What you should do ▸ Search the records below for the word "vent". Pull out each line that has it.

Stored data ▸
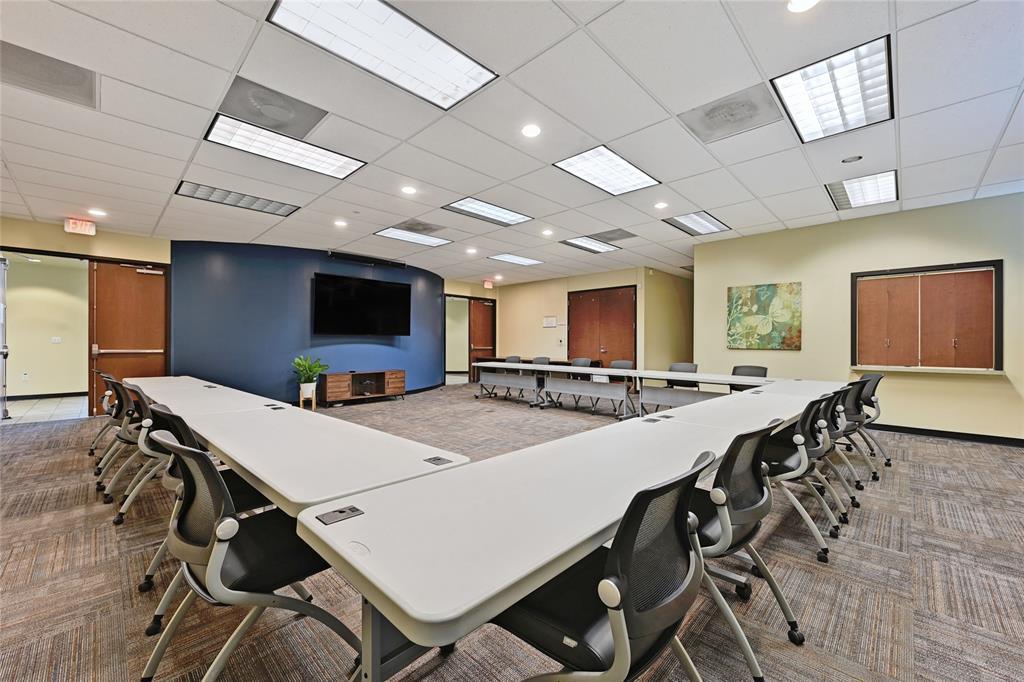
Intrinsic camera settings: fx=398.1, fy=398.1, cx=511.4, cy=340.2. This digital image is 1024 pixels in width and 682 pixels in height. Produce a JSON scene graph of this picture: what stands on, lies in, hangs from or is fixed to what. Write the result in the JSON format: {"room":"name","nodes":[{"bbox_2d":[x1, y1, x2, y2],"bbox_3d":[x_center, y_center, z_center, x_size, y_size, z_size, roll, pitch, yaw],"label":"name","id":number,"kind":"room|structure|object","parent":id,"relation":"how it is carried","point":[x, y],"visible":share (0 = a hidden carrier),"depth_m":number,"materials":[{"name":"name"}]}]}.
{"room":"office","nodes":[
{"label":"office","id":0,"kind":"room"},
{"bbox_2d":[0,216,170,416],"bbox_3d":[-7.051,-0.285,5.592,0.353,2.875,3.622,0,0,44],"label":"left wall","id":1,"kind":"structure","parent":0,"point":[103,251],"depth_m":6.02,"materials":[{"name":"paint"}]},
{"bbox_2d":[0,256,8,419],"bbox_3d":[-7.374,-0.013,5.718,0.886,2.344,0.181,0,0,44],"label":"door","id":2,"kind":"structure","parent":1,"relation":"in","point":[1,305],"depth_m":5.80,"materials":[{"name":"metal"}]},
{"bbox_2d":[90,260,168,416],"bbox_3d":[-6.091,-0.042,6.423,0.134,2.418,0.899,0,0,44],"label":"wooden door","id":3,"kind":"structure","parent":1,"relation":"in","point":[129,303],"depth_m":6.35,"materials":[{"name":"brown wood"}]},
{"bbox_2d":[169,242,443,405],"bbox_3d":[-3.573,-0.262,8.445,0.843,2.916,5.584,0,0,44],"label":"blue wall","id":4,"kind":"structure","parent":0,"point":[279,370],"depth_m":7.25,"materials":[{"name":"blue paint"}]},
{"bbox_2d":[312,272,411,335],"bbox_3d":[-2.981,-0.674,8.020,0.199,1.117,1.918,0,0,44],"label":"television","id":5,"kind":"object","parent":4,"relation":"attached to","point":[361,289],"visible":0.99,"depth_m":7.86,"materials":[{"name":"black"}]},
{"bbox_2d":[329,251,407,268],"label":"projector screen","id":6,"kind":"object","parent":4,"relation":"attached to","point":[343,257],"visible":0.99,"depth_m":7.91,"materials":[{"name":"black metal"}]},
{"bbox_2d":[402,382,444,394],"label":"baseboard","id":7,"kind":"structure","parent":4,"relation":"attached to","point":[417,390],"depth_m":9.37,"materials":[{"name":"black rubber"}]},
{"bbox_2d":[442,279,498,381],"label":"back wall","id":8,"kind":"structure","parent":0,"point":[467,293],"depth_m":11.38,"materials":[{"name":"beige paint"}]},
{"bbox_2d":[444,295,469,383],"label":"doorway","id":9,"kind":"object","parent":8,"relation":"in","point":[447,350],"visible":0.58,"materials":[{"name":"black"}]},
{"bbox_2d":[468,297,495,383],"bbox_3d":[-0.858,0.010,11.834,0.137,2.375,1.031,0,0,44],"label":"wooden door","id":10,"kind":"structure","parent":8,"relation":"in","point":[485,315],"depth_m":11.74,"materials":[{"name":"brown wood"}]},
{"bbox_2d":[0,0,1023,285],"bbox_3d":[0.169,-1.774,4.273,12.910,0.125,13.142,0,0,44],"label":"ceiling","id":11,"kind":"structure","parent":0,"point":[784,217],"depth_m":3.19,"materials":[{"name":"white tile"}]},
{"bbox_2d":[0,40,97,109],"bbox_3d":[-3.115,-1.735,2.579,0.538,0.015,0.579,0,0,44],"label":"ceiling vent","id":12,"kind":"object","parent":11,"relation":"in","point":[63,82],"visible":0.98,"depth_m":2.62,"materials":[{"name":"grey metal"}]},
{"bbox_2d":[64,217,96,235],"bbox_3d":[-6.189,-1.646,5.707,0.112,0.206,0.303,0,0,44],"label":"exit sign","id":13,"kind":"object","parent":11,"relation":"hanging from","point":[79,227],"visible":0.99,"depth_m":5.69,"materials":[{"name":"red"}]},
{"bbox_2d":[88,207,106,216],"bbox_3d":[-5.576,-1.728,5.364,0.194,0.022,0.191,0,0,44],"label":"recessed light","id":14,"kind":"object","parent":11,"relation":"in","point":[101,213],"visible":0.98,"depth_m":5.35,"materials":[{"name":"white"}]},
{"bbox_2d":[175,180,298,216],"bbox_3d":[-3.335,-1.733,4.899,0.575,0.021,1.126,0,0,44],"label":"ceiling light","id":15,"kind":"object","parent":11,"relation":"in","point":[261,205],"visible":0.96,"depth_m":4.84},
{"bbox_2d":[214,76,327,139],"bbox_3d":[-1.813,-1.733,3.031,0.585,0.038,0.632,0,0,44],"label":"ceiling vent","id":16,"kind":"object","parent":11,"relation":"in","point":[275,124],"visible":0.97,"depth_m":2.99,"materials":[{"name":"grey metal"}]},
{"bbox_2d":[204,115,365,179],"bbox_3d":[-2.022,-1.725,3.636,0.693,0.034,1.091,0,0,44],"label":"ceiling light","id":17,"kind":"object","parent":11,"relation":"in","point":[303,156],"visible":0.97,"depth_m":3.58,"materials":[{"name":"white plastic"}]},
{"bbox_2d":[334,219,347,227],"bbox_3d":[-2.546,-1.736,5.917,0.186,0.023,0.182,0,0,44],"label":"recessed light","id":18,"kind":"object","parent":11,"relation":"in","point":[341,223],"visible":0.98,"depth_m":5.90,"materials":[{"name":"white"}]},
{"bbox_2d":[267,0,499,110],"bbox_3d":[-0.701,-1.724,2.306,0.673,0.036,1.109,0,0,44],"label":"ceiling light","id":19,"kind":"object","parent":11,"relation":"in","point":[441,80],"visible":0.99,"depth_m":2.33,"materials":[{"name":"white plastic"}]},
{"bbox_2d":[401,185,416,194],"bbox_3d":[-1.191,-1.736,4.596,0.173,0.012,0.172,0,0,44],"label":"recessed light","id":20,"kind":"object","parent":11,"relation":"in","point":[407,189],"visible":0.98,"depth_m":4.58,"materials":[{"name":"white"}]},
{"bbox_2d":[374,227,450,247],"bbox_3d":[-1.629,-1.713,6.611,0.720,0.031,1.003,0,0,44],"label":"ceiling light","id":21,"kind":"object","parent":11,"relation":"in","point":[403,237],"visible":0.99,"depth_m":6.59,"materials":[{"name":"white"}]},
{"bbox_2d":[395,218,445,233],"bbox_3d":[-1.342,-1.704,5.959,0.583,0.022,0.595,0,0,44],"label":"ceiling vent","id":22,"kind":"object","parent":11,"relation":"in","point":[435,229],"visible":0.92,"depth_m":5.92,"materials":[{"name":"grey metal"}]},
{"bbox_2d":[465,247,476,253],"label":"recessed light","id":23,"kind":"object","parent":11,"relation":"in","point":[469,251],"visible":0.98,"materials":[{"name":"white"}]},
{"bbox_2d":[442,197,533,226],"bbox_3d":[-0.317,-1.741,5.386,0.686,0.030,1.005,0,0,44],"label":"ceiling light","id":24,"kind":"object","parent":11,"relation":"in","point":[497,215],"visible":0.98,"depth_m":5.36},
{"bbox_2d":[482,280,494,289],"bbox_3d":[-0.663,-1.577,11.299,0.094,0.236,0.342,0,0,44],"label":"exit sign","id":25,"kind":"object","parent":11,"relation":"hanging from","point":[489,285],"visible":0.99,"depth_m":11.26,"materials":[{"name":"red"}]},
{"bbox_2d":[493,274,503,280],"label":"recessed light","id":26,"kind":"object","parent":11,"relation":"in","point":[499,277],"visible":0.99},
{"bbox_2d":[488,253,543,266],"bbox_3d":[0.101,-1.707,8.391,0.682,0.026,0.974,0,0,44],"label":"ceiling light","id":27,"kind":"object","parent":11,"relation":"in","point":[512,259],"visible":0.99,"depth_m":8.36,"materials":[{"name":"white plastic"}]},
{"bbox_2d":[521,124,541,137],"bbox_3d":[0.161,-1.718,3.264,0.167,0.012,0.167,0,0,44],"label":"recessed light","id":28,"kind":"object","parent":11,"relation":"in","point":[530,130],"visible":0.97,"depth_m":3.25,"materials":[{"name":"white"}]},
{"bbox_2d":[541,228,552,235],"bbox_3d":[0.564,-1.718,6.356,0.176,0.029,0.173,0,0,44],"label":"recessed light","id":29,"kind":"object","parent":11,"relation":"in","point":[546,233],"visible":0.98,"depth_m":6.33,"materials":[{"name":"white"}]},
{"bbox_2d":[560,235,618,253],"bbox_3d":[1.376,-1.703,7.065,0.655,0.034,0.864,0,0,44],"label":"ceiling light","id":30,"kind":"object","parent":11,"relation":"in","point":[574,243],"visible":0.98,"depth_m":7.04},
{"bbox_2d":[554,146,660,196],"bbox_3d":[0.982,-1.728,4.103,0.647,0.027,0.941,0,0,44],"label":"ceiling light","id":31,"kind":"object","parent":11,"relation":"in","point":[574,160],"visible":0.98,"depth_m":4.07,"materials":[{"name":"white"}]},
{"bbox_2d":[588,228,635,242],"bbox_3d":[1.607,-1.712,6.497,0.615,0.021,0.616,0,0,44],"label":"ceiling vent","id":32,"kind":"object","parent":11,"relation":"in","point":[610,239],"visible":0.95,"depth_m":6.46,"materials":[{"name":"grey metal"}]},
{"bbox_2d":[654,201,668,209],"bbox_3d":[1.905,-1.723,5.081,0.171,0.020,0.169,0,0,44],"label":"recessed light","id":33,"kind":"object","parent":11,"relation":"in","point":[660,205],"visible":0.98,"depth_m":5.06,"materials":[{"name":"white"}]},
{"bbox_2d":[661,211,728,236],"bbox_3d":[2.725,-1.722,5.874,0.626,0.032,0.894,0,0,44],"label":"ceiling light","id":34,"kind":"object","parent":11,"relation":"in","point":[702,221],"visible":0.97,"depth_m":5.84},
{"bbox_2d":[680,84,780,142],"bbox_3d":[1.695,-1.740,3.094,0.591,0.019,0.556,0,0,44],"label":"ceiling vent","id":35,"kind":"object","parent":11,"relation":"in","point":[708,124],"visible":0.99,"depth_m":3.07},
{"bbox_2d":[787,0,819,12],"bbox_3d":[1.488,-1.724,2.001,0.173,0.011,0.172,0,0,44],"label":"recessed light","id":36,"kind":"object","parent":11,"relation":"in","point":[794,4],"visible":0.98,"depth_m":2.04,"materials":[{"name":"white"}]},
{"bbox_2d":[773,35,894,143],"bbox_3d":[2.286,-1.723,2.815,0.582,0.036,0.794,0,0,44],"label":"ceiling light","id":37,"kind":"object","parent":11,"relation":"in","point":[798,122],"visible":0.98,"depth_m":2.76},
{"bbox_2d":[841,154,861,163],"bbox_3d":[3.228,-1.721,3.781,0.153,0.031,0.146,0,0,44],"label":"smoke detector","id":38,"kind":"object","parent":11,"relation":"in","point":[856,158],"visible":0.98,"depth_m":3.76,"materials":[{"name":"white"}]},
{"bbox_2d":[825,169,898,209],"bbox_3d":[3.988,-1.706,4.546,0.561,0.036,0.790,0,0,44],"label":"ceiling light","id":39,"kind":"object","parent":11,"relation":"in","point":[850,191],"visible":0.96,"depth_m":4.50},
{"bbox_2d":[0,383,1023,681],"bbox_3d":[0.034,1.215,3.382,12.322,0.110,11.863,0,0,44],"label":"carpet floor","id":40,"kind":"structure","parent":0,"point":[974,458],"depth_m":1.99,"materials":[{"name":"carpet"}]},
{"bbox_2d":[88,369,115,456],"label":"office chair","id":41,"kind":"object","parent":40,"relation":"on","point":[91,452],"visible":0.28,"depth_m":3.87,"materials":[{"name":"black fabric"}]},
{"bbox_2d":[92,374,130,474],"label":"office chair","id":42,"kind":"object","parent":40,"relation":"on","point":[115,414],"visible":0.33,"depth_m":3.21,"materials":[{"name":"black"}]},
{"bbox_2d":[100,381,153,515],"bbox_3d":[-2.616,0.761,2.974,0.597,0.871,0.593,0,0,44],"label":"office chair","id":43,"kind":"object","parent":40,"relation":"on","point":[131,438],"visible":0.41,"depth_m":2.77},
{"bbox_2d":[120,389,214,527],"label":"office chair","id":44,"kind":"object","parent":40,"relation":"on","point":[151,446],"visible":0.41,"depth_m":2.32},
{"bbox_2d":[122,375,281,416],"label":"table","id":45,"kind":"object","parent":40,"relation":"on","point":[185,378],"visible":0.51,"depth_m":3.53,"materials":[{"name":"white laminate"}]},
{"bbox_2d":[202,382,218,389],"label":"table socket","id":46,"kind":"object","parent":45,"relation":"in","point":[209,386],"visible":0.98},
{"bbox_2d":[136,401,278,626],"bbox_3d":[-1.425,0.760,1.971,0.603,0.866,0.596,0,0,44],"label":"office chair","id":47,"kind":"object","parent":40,"relation":"on","point":[245,492],"visible":0.32,"depth_m":1.80,"materials":[{"name":"black fabric"}]},
{"bbox_2d":[139,429,361,681],"bbox_3d":[-0.894,0.758,1.403,0.614,0.889,0.603,0,0,44],"label":"office chair","id":48,"kind":"object","parent":40,"relation":"on","point":[225,551],"visible":0.9,"depth_m":1.25,"materials":[{"name":"black fabric"}]},
{"bbox_2d":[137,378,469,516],"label":"conference table","id":49,"kind":"object","parent":40,"relation":"on","point":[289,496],"visible":0.84,"depth_m":1.78,"materials":[{"name":"white laminate"}]},
{"bbox_2d":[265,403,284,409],"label":"table socket","id":50,"kind":"object","parent":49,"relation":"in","point":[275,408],"visible":0.98,"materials":[{"name":"black plastic"}]},
{"bbox_2d":[423,455,451,465],"bbox_3d":[-0.313,0.509,1.678,0.085,0.014,0.084,0,0,44],"label":"outlet box","id":51,"kind":"object","parent":49,"relation":"in","point":[433,458],"visible":0.98,"depth_m":1.68,"materials":[{"name":"metal"}]},
{"bbox_2d":[298,384,316,408],"bbox_3d":[-3.571,0.999,6.985,0.284,0.374,0.280,0,0,44],"label":"plant stand","id":52,"kind":"object","parent":40,"relation":"on","point":[301,404],"visible":0.75,"depth_m":6.91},
{"bbox_2d":[291,354,328,392],"bbox_3d":[-3.550,0.618,7.018,0.639,0.723,0.648,0,0,44],"label":"potted plant","id":53,"kind":"object","parent":52,"relation":"in","point":[303,366],"visible":0.97,"depth_m":6.94,"materials":[{"name":"green plant"}]},
{"bbox_2d":[319,370,406,404],"bbox_3d":[-2.885,0.910,7.850,0.458,0.539,1.517,0,0,44],"label":"tv stand","id":54,"kind":"object","parent":40,"relation":"on","point":[339,378],"visible":0.98,"depth_m":7.64,"materials":[{"name":"brown wood"}]},
{"bbox_2d":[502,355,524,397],"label":"office chair","id":55,"kind":"object","parent":40,"relation":"on","point":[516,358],"visible":0.49,"depth_m":8.33,"materials":[{"name":"grey"}]},
{"bbox_2d":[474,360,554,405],"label":"conference table","id":56,"kind":"object","parent":40,"relation":"on","point":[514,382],"visible":0.93,"depth_m":7.70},
{"bbox_2d":[528,356,551,399],"bbox_3d":[0.500,0.772,7.799,0.558,0.900,0.563,0,0,44],"label":"office chair","id":57,"kind":"object","parent":40,"relation":"on","point":[538,358],"visible":0.44,"depth_m":7.89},
{"bbox_2d":[292,393,817,681],"bbox_3d":[0.689,0.873,1.977,0.871,0.716,3.041,0,0,44],"label":"conference table","id":58,"kind":"object","parent":40,"relation":"on","point":[467,601],"visible":0.97,"depth_m":1.13,"materials":[{"name":"white laminate"}]},
{"bbox_2d":[316,505,363,524],"bbox_3d":[-0.497,0.505,1.151,0.076,0.014,0.108,0,0,44],"label":"table socket","id":59,"kind":"object","parent":58,"relation":"in","point":[341,511],"visible":0.95,"depth_m":1.15,"materials":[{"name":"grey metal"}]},
{"bbox_2d":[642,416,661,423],"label":"socket","id":60,"kind":"object","parent":58,"relation":"in","point":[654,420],"visible":0.97,"depth_m":2.47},
{"bbox_2d":[564,357,592,409],"bbox_3d":[1.181,0.771,7.219,0.560,0.893,0.576,0,0,44],"label":"office chair","id":61,"kind":"object","parent":40,"relation":"on","point":[582,362],"visible":0.55,"depth_m":7.33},
{"bbox_2d":[529,364,638,416],"bbox_3d":[1.253,0.839,6.655,1.954,0.722,0.824,0,0,44],"label":"conference table","id":62,"kind":"object","parent":40,"relation":"on","point":[628,372],"visible":0.98,"depth_m":6.50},
{"bbox_2d":[499,451,713,681],"bbox_3d":[0.242,0.759,1.097,0.610,0.894,0.625,0,0,44],"label":"office chair","id":63,"kind":"object","parent":40,"relation":"on","point":[616,633],"visible":0.93,"depth_m":0.94,"materials":[{"name":"black fabric"}]},
{"bbox_2d":[598,360,636,414],"bbox_3d":[1.760,0.776,6.620,0.555,0.882,0.564,0,0,44],"label":"office chair","id":64,"kind":"object","parent":40,"relation":"on","point":[626,362],"visible":0.48,"depth_m":6.72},
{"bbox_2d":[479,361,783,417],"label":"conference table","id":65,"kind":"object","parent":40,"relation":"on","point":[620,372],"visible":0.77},
{"bbox_2d":[666,362,700,391],"bbox_3d":[2.489,0.781,5.855,0.576,0.873,0.597,0,0,44],"label":"office chair","id":66,"kind":"object","parent":40,"relation":"on","point":[684,364],"visible":0.38,"depth_m":5.96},
{"bbox_2d":[633,369,772,411],"bbox_3d":[2.673,0.853,5.323,2.064,0.734,0.843,0,0,44],"label":"table","id":67,"kind":"object","parent":40,"relation":"on","point":[698,378],"visible":0.6,"depth_m":5.46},
{"bbox_2d":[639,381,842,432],"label":"conference table","id":68,"kind":"object","parent":40,"relation":"on","point":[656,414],"visible":0.5,"depth_m":3.45,"materials":[{"name":"white laminate"}]},
{"bbox_2d":[687,416,803,681],"bbox_3d":[0.812,0.761,1.659,0.609,0.874,0.631,0,0,44],"label":"office chair","id":69,"kind":"object","parent":40,"relation":"on","point":[762,492],"visible":0.65,"depth_m":1.49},
{"bbox_2d":[728,366,767,391],"bbox_3d":[3.099,0.781,5.251,0.580,0.879,0.590,0,0,44],"label":"office chair","id":70,"kind":"object","parent":40,"relation":"on","point":[756,368],"visible":0.29,"depth_m":5.40,"materials":[{"name":"black fabric"}]},
{"bbox_2d":[762,395,842,561],"bbox_3d":[1.650,0.773,2.458,0.594,0.858,0.617,0,0,44],"label":"office chair","id":71,"kind":"object","parent":40,"relation":"on","point":[794,464],"visible":0.62,"depth_m":2.31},
{"bbox_2d":[809,386,860,518],"bbox_3d":[2.202,0.775,2.975,0.605,0.861,0.596,0,0,44],"label":"office chair","id":72,"kind":"object","parent":40,"relation":"on","point":[836,426],"visible":0.37,"depth_m":2.82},
{"bbox_2d":[828,381,871,489],"bbox_3d":[2.656,0.781,3.401,0.602,0.855,0.597,0,0,44],"label":"office chair","id":73,"kind":"object","parent":40,"relation":"on","point":[850,414],"visible":0.38,"depth_m":3.24,"materials":[{"name":"black fabric"}]},
{"bbox_2d":[847,371,890,467],"bbox_3d":[3.495,0.773,4.111,0.607,0.870,0.598,0,0,44],"label":"office chair","id":74,"kind":"object","parent":40,"relation":"on","point":[874,402],"visible":0.46,"depth_m":3.95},
{"bbox_2d":[490,266,696,374],"bbox_3d":[1.806,-0.214,10.522,5.123,2.958,0.504,0,0,44],"label":"back wall","id":75,"kind":"structure","parent":0,"point":[628,281],"depth_m":10.57,"materials":[{"name":"beige paint"}]},
{"bbox_2d":[542,315,557,327],"bbox_3d":[1.013,-0.483,10.562,0.390,0.302,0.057,0,0,44],"label":"wall sign","id":76,"kind":"object","parent":75,"relation":"attached to","point":[552,319],"visible":0.99,"depth_m":10.55,"materials":[{"name":"white"}]},
{"bbox_2d":[569,286,636,365],"bbox_3d":[2.209,-0.012,9.932,1.782,2.522,0.120,0,0,44],"label":"double door","id":77,"kind":"structure","parent":75,"relation":"in","point":[582,299],"depth_m":9.88,"materials":[{"name":"brown wood"}]},
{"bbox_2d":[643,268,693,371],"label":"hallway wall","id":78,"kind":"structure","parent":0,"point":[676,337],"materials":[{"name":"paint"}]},
{"bbox_2d":[693,191,1023,443],"bbox_3d":[5.469,-0.233,4.900,5.728,2.902,0.177,0,0,44],"label":"right wall","id":79,"kind":"structure","parent":0,"point":[792,271],"depth_m":5.36,"materials":[{"name":"paint"}]},
{"bbox_2d":[726,281,802,350],"bbox_3d":[3.872,-0.367,6.148,0.984,1.007,0.041,0,0,44],"label":"painting","id":80,"kind":"object","parent":79,"relation":"attached to","point":[762,295],"visible":0.99,"depth_m":6.10},
{"bbox_2d":[850,260,1004,372],"bbox_3d":[5.226,-0.246,5.106,1.449,1.322,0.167,0,0,44],"label":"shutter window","id":81,"kind":"structure","parent":79,"relation":"in","point":[994,273],"depth_m":5.03,"materials":[{"name":"brown wood"}]},
{"bbox_2d":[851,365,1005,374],"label":"window sill","id":82,"kind":"structure","parent":79,"relation":"attached to","point":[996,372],"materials":[{"name":"white"}]},
{"bbox_2d":[864,422,1023,446],"bbox_3d":[5.618,1.158,4.649,4.194,0.095,0.021,0,0,44],"label":"baseboard","id":83,"kind":"structure","parent":79,"relation":"attached to","point":[908,428],"depth_m":4.92,"materials":[{"name":"black"}]},
{"label":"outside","id":84,"kind":"structure","parent":0,"visible":0},
{"bbox_2d":[2,395,87,423],"bbox_3d":[-8.279,1.194,6.826,3.033,0.103,3.272,0,0,44],"label":"tile floor","id":85,"kind":"structure","parent":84,"point":[51,406],"depth_m":6.68,"materials":[{"name":"tile"}]},
{"bbox_2d":[3,253,88,399],"bbox_3d":[-9.455,-0.269,8.067,0.156,2.889,3.043,0,0,44],"label":"hallway wall","id":86,"kind":"structure","parent":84,"point":[17,317],"depth_m":8.02,"materials":[{"name":"beige paint"}]},
{"bbox_2d":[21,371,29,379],"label":"wall socket","id":87,"kind":"object","parent":86,"relation":"attached to","point":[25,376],"visible":0.98,"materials":[{"name":"white"}]},
{"bbox_2d":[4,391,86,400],"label":"baseboard","id":88,"kind":"structure","parent":86,"relation":"attached to","point":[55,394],"depth_m":7.93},
{"bbox_2d":[51,336,61,343],"bbox_3d":[-8.941,-0.006,7.814,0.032,0.122,0.129,0,0,44],"label":"light switch","id":89,"kind":"object","parent":86,"relation":"attached to","point":[55,341],"visible":0.99,"depth_m":7.81,"materials":[{"name":"white plastic"}]}
]}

Reply ▸
{"bbox_2d":[0,40,97,109],"bbox_3d":[-3.115,-1.735,2.579,0.538,0.015,0.579,0,0,44],"label":"ceiling vent","id":12,"kind":"object","parent":11,"relation":"in","point":[63,82],"visible":0.98,"depth_m":2.62,"materials":[{"name":"grey metal"}]},
{"bbox_2d":[214,76,327,139],"bbox_3d":[-1.813,-1.733,3.031,0.585,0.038,0.632,0,0,44],"label":"ceiling vent","id":16,"kind":"object","parent":11,"relation":"in","point":[275,124],"visible":0.97,"depth_m":2.99,"materials":[{"name":"grey metal"}]},
{"bbox_2d":[395,218,445,233],"bbox_3d":[-1.342,-1.704,5.959,0.583,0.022,0.595,0,0,44],"label":"ceiling vent","id":22,"kind":"object","parent":11,"relation":"in","point":[435,229],"visible":0.92,"depth_m":5.92,"materials":[{"name":"grey metal"}]},
{"bbox_2d":[588,228,635,242],"bbox_3d":[1.607,-1.712,6.497,0.615,0.021,0.616,0,0,44],"label":"ceiling vent","id":32,"kind":"object","parent":11,"relation":"in","point":[610,239],"visible":0.95,"depth_m":6.46,"materials":[{"name":"grey metal"}]},
{"bbox_2d":[680,84,780,142],"bbox_3d":[1.695,-1.740,3.094,0.591,0.019,0.556,0,0,44],"label":"ceiling vent","id":35,"kind":"object","parent":11,"relation":"in","point":[708,124],"visible":0.99,"depth_m":3.07},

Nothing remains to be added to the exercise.